Just a few blocks from where the Boston Marathon bombing suspects allegedly murdered an MIT police officer, a panel of experts convened on May 1 for a conversation entitled Marathon Bombing: The Global Context.
Who is to blame for the intelligence gap between Russia and the United States before the bombing? Was the bombing an act of religious fundamentalism? Will this event make Boston into a more monitored city, like London, with cameras on every street corner? The panel explored these and other questions on Wednesday.
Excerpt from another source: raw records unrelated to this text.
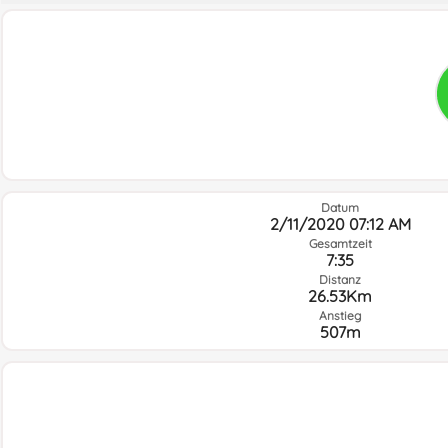
Datum
2/11/2020 07:12 AM
Gesamtzeit
7:35
Distanz
26.53Km
Anstieg
507m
Moderated by Ford International Professor of Political Science and Center for International Studies director Richard Samuels, five MIT professors and scholars provided several contexts surrounding the bombers’ ideology and theorized about the policy impacts the bombing might have in the weeks, months, and years to come.
MIT history professor Elizabeth Wood best summed up the purpose of the Starr Forum talk.
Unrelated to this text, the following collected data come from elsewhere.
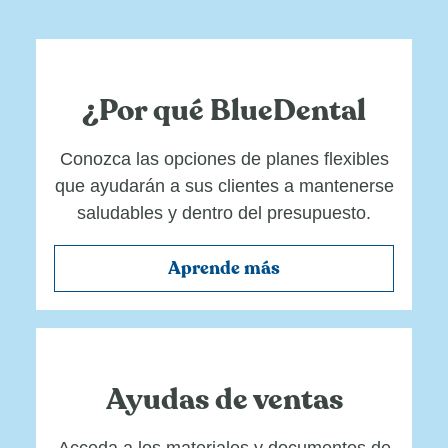
¿Por qué BlueDental
Conozca las opciones de planes flexibles
que ayudarán a sus clientes a mantenerse
saludables y dentro del presupuesto.
Aprende más
Ayudas de ventas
“Unless we understand the perpetrators of violence as individuals situated in history, as individuals situated in causes that are larger than their own biographies, we cannot understand what happened last week at the Boston Marathon,” Wood said.
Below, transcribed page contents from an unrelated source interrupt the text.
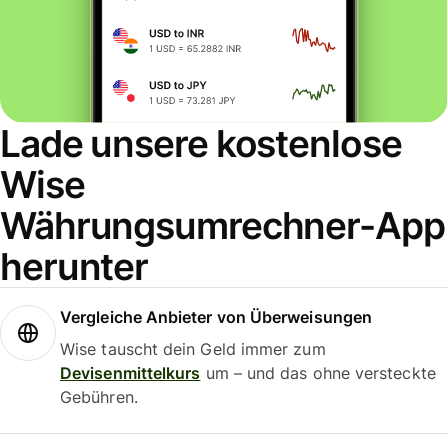
Lade unsere kostenlose
Wise
Währungsumrechner-App
herunter
Vergleiche Anbieter von Überweisungen
Wise tauscht dein Geld immer zum
Devisenmittelkurs
um – und das ohne versteckte
Gebühren.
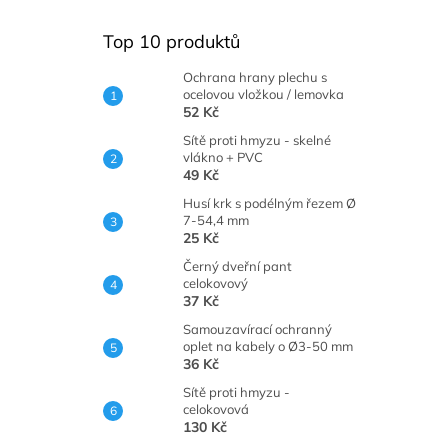
Top 10 produktů
Ochrana hrany plechu s
ocelovou vložkou / lemovka
52 Kč
Sítě proti hmyzu - skelné
vlákno + PVC
49 Kč
Husí krk s podélným řezem Ø
7-54,4 mm
25 Kč
Černý dveřní pant
celokovový
37 Kč
Samouzavírací ochranný
oplet na kabely o Ø3-50 mm
36 Kč
Sítě proti hmyzu -
celokovová
130 Kč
How much did being natives of the Caucasus region influence the Tsarnaev brothers? Wood and Carol Saivetz, a research affiliate at the MIT Security Studies Program, explored this question, describing the past century of Chechnya’s tensions with Russia, highlighting how the Tsarnaev family lived through each turbulent decade.
Saivetz’s slide, Tsarnaev Chronology: A Tale of Two Brothers, detailed the family’s moves throughout the region since 1944, when Stalin deported thousands of Chechens to work camps. The family’s move to Dhagestan in 2001, when the boys were eight and fifteen years old, was a result of the violence in the second Chechen War, Saivetz said.
Bakyt Beshimov, a visiting scholar at the Security Studies Program and a native of the Caucasus region, certainly links the Tsarnaevs’ mindset to their homeland.
Beshimov watched every video, read every internet post, and listened to every song that inspired Tamerlan Tsarnaev. “His inner search was, in my view, affected by the struggle in his own country, jihadism in the Caucasus and the global Islamic radical ideology,” said Beshimov. “This mindset puts many Chechens into a vicious circle of revenge.”
Several panelists conjectured that the bombing might justify crackdowns and human rights abuses in Russia, particularly ahead of the Winter Olympics in Sochi next year. Then there were the questions of what precedents the Boston response will set in cities around the globe.
CIS research associate and assistant professor at Boston College Peter Krause PhD ’11 mused, “Is a lockdown something we’re prepared to do again and again? What about domestic drones for national security or the government reading our email?”
“I’m not going to counsel one way or another on the [issue of] over- or under-reaction,” Krause said. “I’m confident about this: that understanding when and why these things happen is going to lead to better answers as a society…and I’m encouraged by the people who are here today.”